# [TEXT BLOCK]
Query-independent Customized Index Entry Formats in a Concept-network Management System

(Unpublished paper, 1985)

Timothy C. Craven
School of Library and Information Science
The University of Western Ontario
London, Ontario
N6G 1H1
Canada

BACKGROUND

Earlier documentation (Craven 1982d, 1983b, 1984; Declerck and Craven 1983) has described a microcomputer-based system by which a human indexer can input and edit in graphic form networks of concepts and concept links from which a variety of permuted index displays can be produced on demand.

Using the graphic editing capability of the system, an indexer defines concept nodes by typing in appropriate terms, which are then displayed in a "staircase" accross the screen. The indexer can also define links between concept nodes; these links are marked by one-character mnemonics, accompanied by slashes and, where the linked nodes are distant, by vertical and horizontal lines. For example, in indexing an item on "ignition of methane in the air in coal mines by sparks", the indexer might build up the display:


    IGNITION
    |/O
    |  METHANE
    |   /I
    |     AIR
     /B   |
       -- |--SPARKS
           /I /I
             ---COAL MINES

Here, the "/O" link indicates object; the "/I" links, environment; and the "/B" link, agent.

A different set of link types is defined for each database, and these definitions may be changed at will. Part of the definition of a link type is its one-character mnemonic. Other parts are a pair of "connectives" and a pair of "weights". Connectives are words, phrases, or punctuation marks that the software uses to express a link of that type in the permuted index entries. Weights are values indicating the strength of the link relative to other links and they are used by the software in determining citation order, heading-subheading division, and specificity of the permuted index entries.

In the type of index display originally developed for this system, the user's control over linktype definitions and over threshold values associated with the weights provides many possibilities for variation in the format of index entries. For example, different permuted index entries beginning with "IGNITION" that could all correspond to the graphic display given above include:

  1. IGNITION of METHANE in AIR in COAL MINES by SPARKS
  2. IGNITION by SPARKS in COAL MINES of METHANE in AIR
  3. IGNITION of METHANE
  4. IGNITION of METHANE
  5. IGNITION

On the other hand, all such variations of display format assume a particular kind of query with a particular kind of relationship to the corresponding index entries. Specifically, the searcher is expected to type in a single term or a single string of initial characters, and every permuted index entry displayed in response will begin with that term or that string of characters.

[Data extracted from a collection]
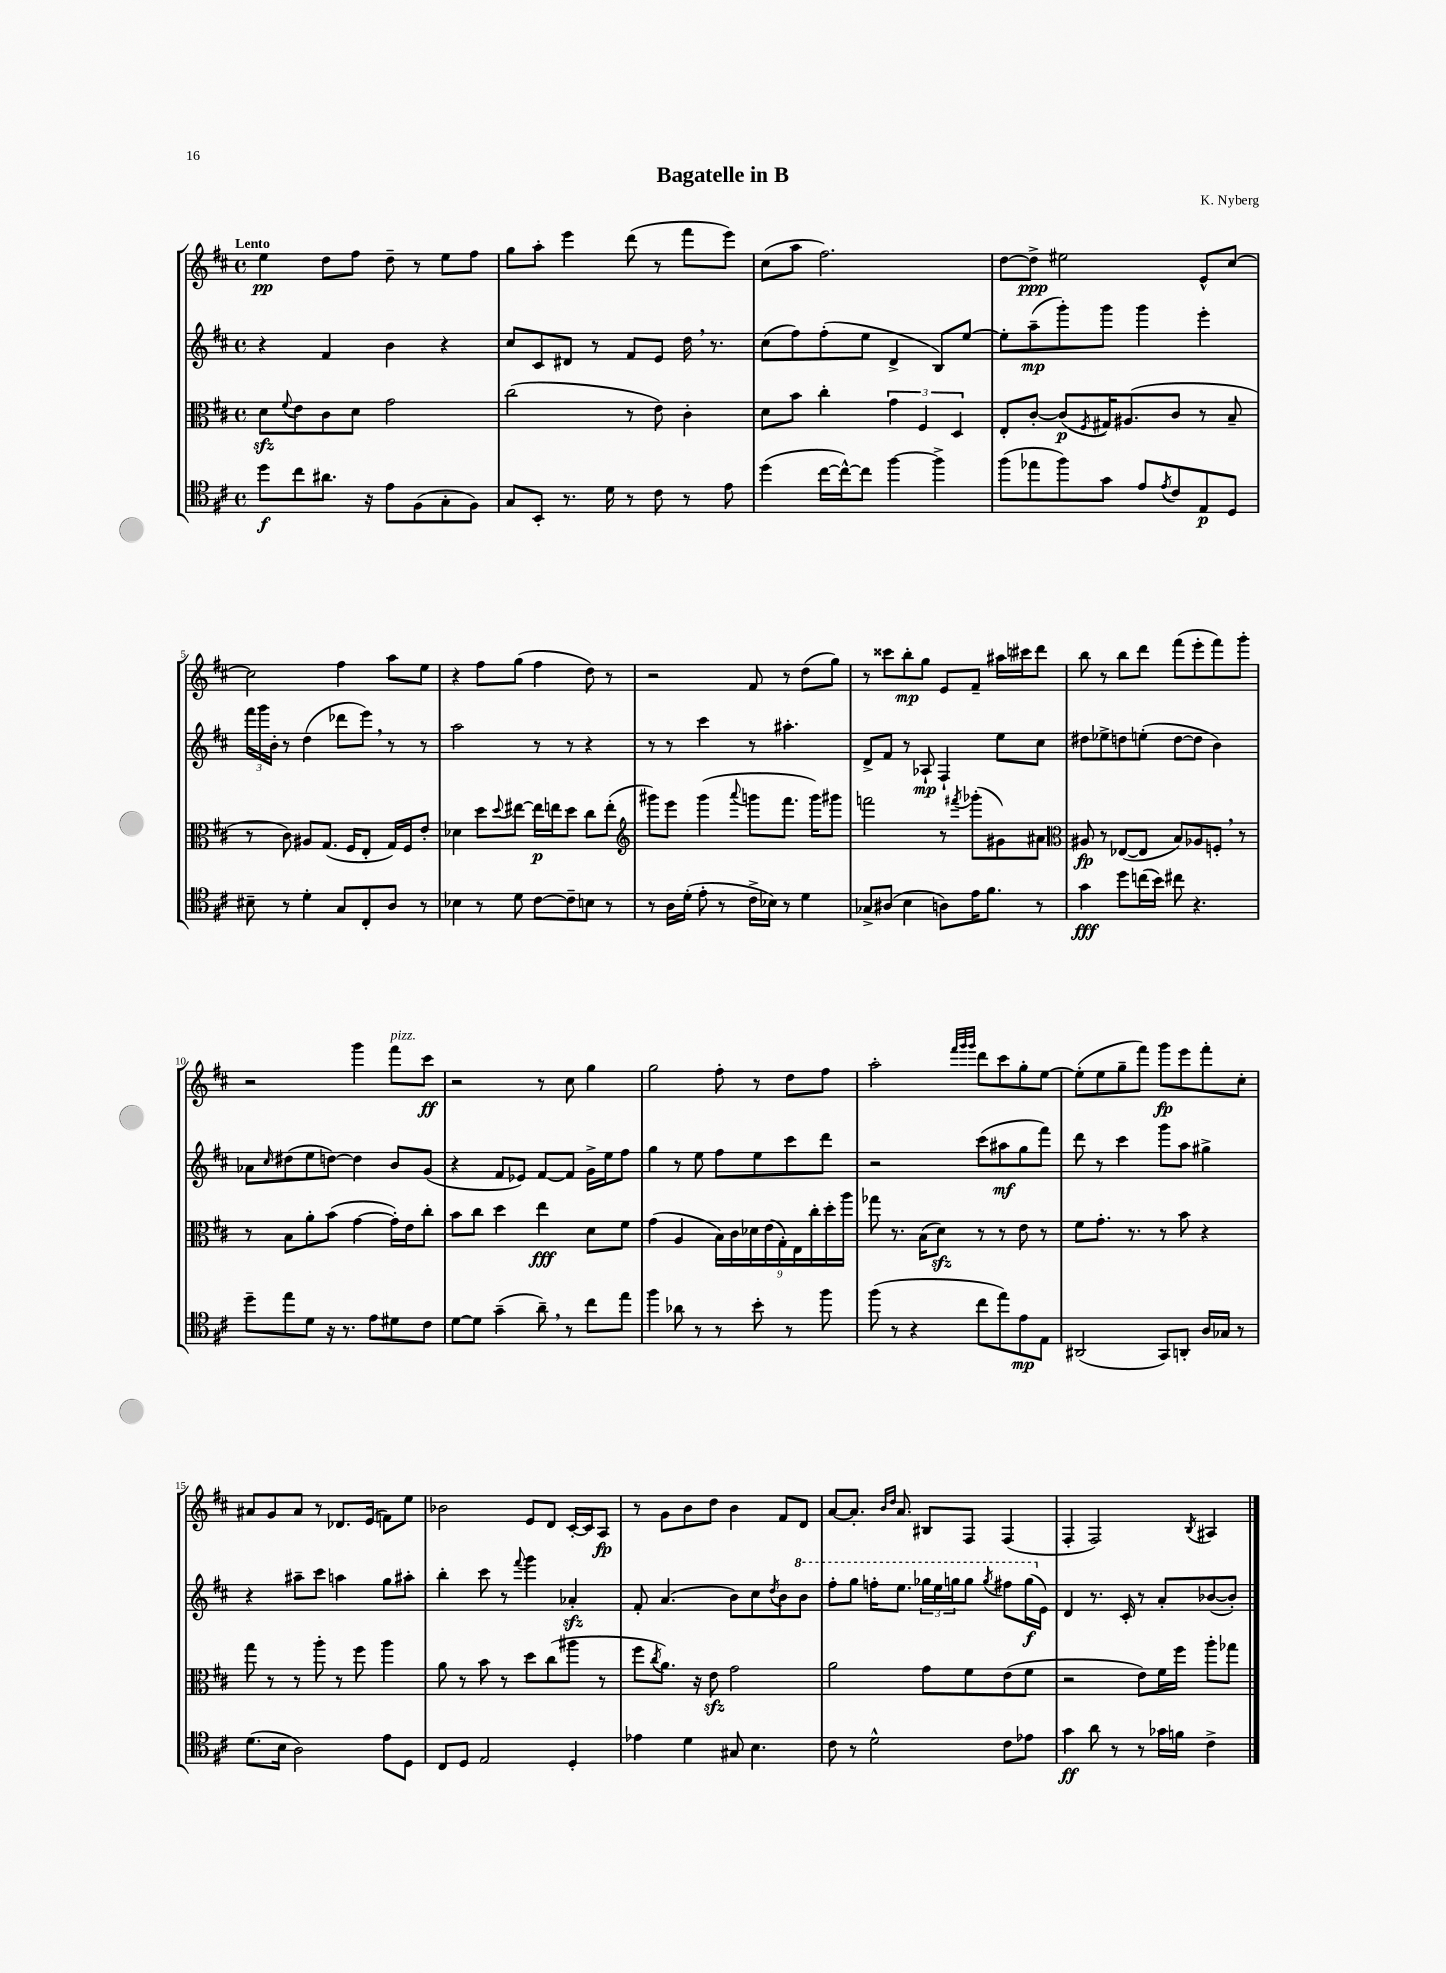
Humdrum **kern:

**kern	**kern	**kern	**kern
*staff4	*staff3	*staff2	*staff1
*clefC4	*clefC3	*clefG2	*clefG2
*k[f#c#]	*k[f#c#]	*k[f#c#]	*k[f#c#]
*M4/4	*M4/4	*M4/4	*M4/4
*met(c)	*met(c)	*met(c)	*met(c)
8dd	8d	4r	4ee
.	8qqf#	.	.
8cc#	8e	.	.
8.a#	8c#	4f#	8dd
.	8d	.	8ff#
16r	.	.	.
8e	2g	4b	8dd~
(8F#	.	.	8r
8G'	.	4r	8ee
8F#)	.	.	8ff#
=	=	=	=
8G	(2cc#	8cc#	8gg
8BB'	.	8c#	8aa'
8.r	.	8d#	4eee
.	.	8r	.
16d	.	.	.
8r	8r	8f#	(8ddd
8c#	8e)	8e	8r
8r	4c#'	16dd	8fff#
.	.	8.r	.
8e	.	.	8eee)
=	=	=	=
(4dd	8d	(8cc#	(8cc#
.	8b	8ff#)	8aa
[16cc#	4cc#'	(8ff#'	2.ff#)
16cc#^^_)	.	.	.
8cc#]	.	8ee	.
[4ff#	6g	4d^	.
.	6F#	.	.
4ff#^]	.	8B)	.
.	6D	.	.
.	.	[8ee	.
=	=	=	=
(8ff#	8E'	8ee']	[8dd
8ee-	[8c#'	(8aa~	8dd^]
8ff#)	(8c#]	8ggg')	2ee#
.	8qF#	.	.
8g	16G#)	8ggg	.
.	(8.A#	.	.
8e	.	4ggg	.
8qe	.	.	.
8c#	8c#	.	.
8E	8r	4eee'	8e^^
8D	8B~	.	[8cc#
=	=	=	=
8B#~	8r	24fff#	2cc#]
.	.	24ggg	.
.	.	24b'	.
8r	8c#)	8r	.
4d'	8A#	(4dd	.
.	(8.G	.	.
8G	.	8ddd-	4ff#
.	16F#	.	.
8C#'	8E'	8eee)	.
8A	16G)	8r	8aa
.	16F#	.	.
8r	8e'	8r	8ee
=	=	=	=
4B-	4d-	2aa	4r
8r	8dd	.	8ff#
.	8qqdd	.	.
8d	[8ee#	.	(8gg
[8c#	16ee#]	8r	4ff#
.	16ee	.	.
8c#~]	8dd	8r	.
8B	8cc#	4r	8dd)
8r	(8ee'	.	8r
=	=	=	=
*	*clefG2	*	*
8r	8ggg#)	8r	2r
16A	8eee	8r	.
(16d'	.	.	.
8e'	(4ggg#	4ccc#	.
8r	.	.	.
.	8qqaaa	.	.
16c#^	8ggg	8r	8f#
16B-)	.	.	.
8r	8.fff#	4.aa#'	8r
4d	.	.	(8dd
.	16ggg)	.	.
.	8ggg#	.	8gg)
=	=	=	=
8G-^	2fff	8d^	8r
(8A#	.	8f#	8ccc##
4B	.	8r	8bb'
.	.	8A-`	8gg
8A)	8r	4F#`	8e
.	8qfff#	.	.
16e	(8ggg-'	.	8f#~
8.f#	.	.	.
.	8g#)	8ee	16aa#
.	.	.	16ccc#
8r	8a#	8cc#	8ddd
=	=	=	=
*	*clefC3	*	*
4g	8A#	8dd#	8bb
.	8r	8ee-^	8r
8dd	([8E-	8dd	8bb
(16cc	8E-]	(8ee'	8ddd
16b)	.	.	.
8cc#	8B)	[8dd	(8fff#
4.r	8A-	8dd]	8eee'
.	8F'	4b)	8fff#)
.	8r	.	8ggg'
=	=	=	=
8dd~	8r	8a-	2r
.	.	16qqcc#	.
8ee	8B	(8dd#	.
8d	8a'	8ee	.
16r	(8b	[8dd)	.
8.r	.	.	.
.	[4g	4dd]	4ggg
8e	.	.	.
8d#	16g'])	8b	8fff#
.	16e	.	.
8c#	8cc#'	(8g	8ccc#
=	=	=	=
[8d	8b	4r	2r
8d]	8cc#	.	.
(4g~	4dd	8f#	.
.	.	8e-)	.
8a~)	4ee	[8f#	8r
8r	.	8f#]	8cc#
8cc#	8d	16g^	4gg
.	.	16ee	.
8ee	8f#	8ff#	.
=	=	=	=
4ff#	(4g	4gg	2gg
8a-	4A	8r	.
8r	.	8ee	.
8r	18B)	8ff#	8ff#'
.	18c#	.	.
.	18d-	.	.
8b'	.	8ee	8r
.	(18e	.	.
.	18G')	.	.
8r	.	8ccc#	8dd
.	18E	.	.
.	18cc#'	.	.
8ff#	.	8ddd	8ff#
.	18dd'	.	.
.	18aa	.	.
=	=	=	=
(8ff#	8gg-	2r	2aa'
8r	8.r	.	.
4r	.	.	.
.	(16B	.	.
.	8d)	.	.
.	.	.	32qqfff#
.	.	.	32qqggg
.	.	.	32qqggg
8cc#	8r	(8ccc#	8ddd
8ee)	8r	8aa#	8ccc#
8e	8e	8gg	8gg'
8E	8r	8fff#)	[8ee
=	=	=	=
(2AA#	8f#	8ddd	(8ee']
.	8.g'	8r	8ee
.	.	4ccc#	8gg~
.	8.r	.	.
.	.	.	8fff#)
8GG)	8r	8ggg	8ggg
8AA'	8b	8aa	8eee
16A	4r	4gg#^	8fff#'
16G-	.	.	.
8r	.	.	8cc#'
=	=	=	=
(8.d	8gg	4r	8a#
.	8r	.	8g
16B	.	.	.
2A)	8r	8aa#~	8a#
.	8aa'	8ccc#	8r
.	8r	4aa	8.d-
.	8ff#	.	.
.	.	.	(16e
8e	4aa	8gg	8f)
8D	.	8aa#'	8ee
=	=	=	=
8C#	8a	4bb'	2b-
8D	8r	.	.
2E	8b	8ccc#	.
.	8r	8r	.
.	.	8qqfff#	.
.	8dd	4ggg	8e
.	(8cc#	.	8d
4D'	8aa#	4a-'	[16c#'
.	.	.	16c#]
.	8r	.	8A
=	=	=	=
4e-	8ff#	8f#'	8r
.	8qcc#	.	.
.	8.a)	(4.a	8g
4d	.	.	8b
.	16r	.	.
.	8e	.	8dd
8G#	2g	8b)	4b
4.B	.	8cc#	.
.	.	8qdd	.
.	.	8b	8f#
.	.	8bb	8d
=	=	=	=
8c#	2a	8fff#'	[8a
8r	.	8ggg	8.a']
2d^^	.	16fff'	.
.	.	.	16qqb
.	.	.	16qqdd
.	.	8.eee	8.a
.	8g	24ggg-	8B#
.	.	24eee	.
.	.	24ggg	.
.	8f#	8ggg	8F#
.	.	8qggg	.
8c#	(8e	8fff#	(4F#
8e-	8f#	(16ggg	.
.	.	16e)	.
=	=	=	=
4g	2r	4d	4F#'
8a	.	8.r	2F#)
8r	.	.	.
.	.	16c#'	.
8r	8e)	8r	.
16g-	16f#	8a'	.
16f	16ff#	.	.
.	.	.	8qB
4c#^	8aa'	([8b-	4A#
.	8gg-	8b-'])	.
==	==	==	==
*-	*-	*-	*-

# [GOAL]
Answer these questions using the paper about index entry formats:
1. In the sample graphic display, what does the "/B" link indicate?
2. What are connectives, according to the definition of a link type?
3. What is the searcher expected to type in?
Rely only on the paper about index entry formats.

# [RESPONSE BELOW]
1. Agent.
2. Words, phrases, or punctuation marks that the software uses to express a link of that type in the permuted index entries.
3. A single term or a single string of initial characters.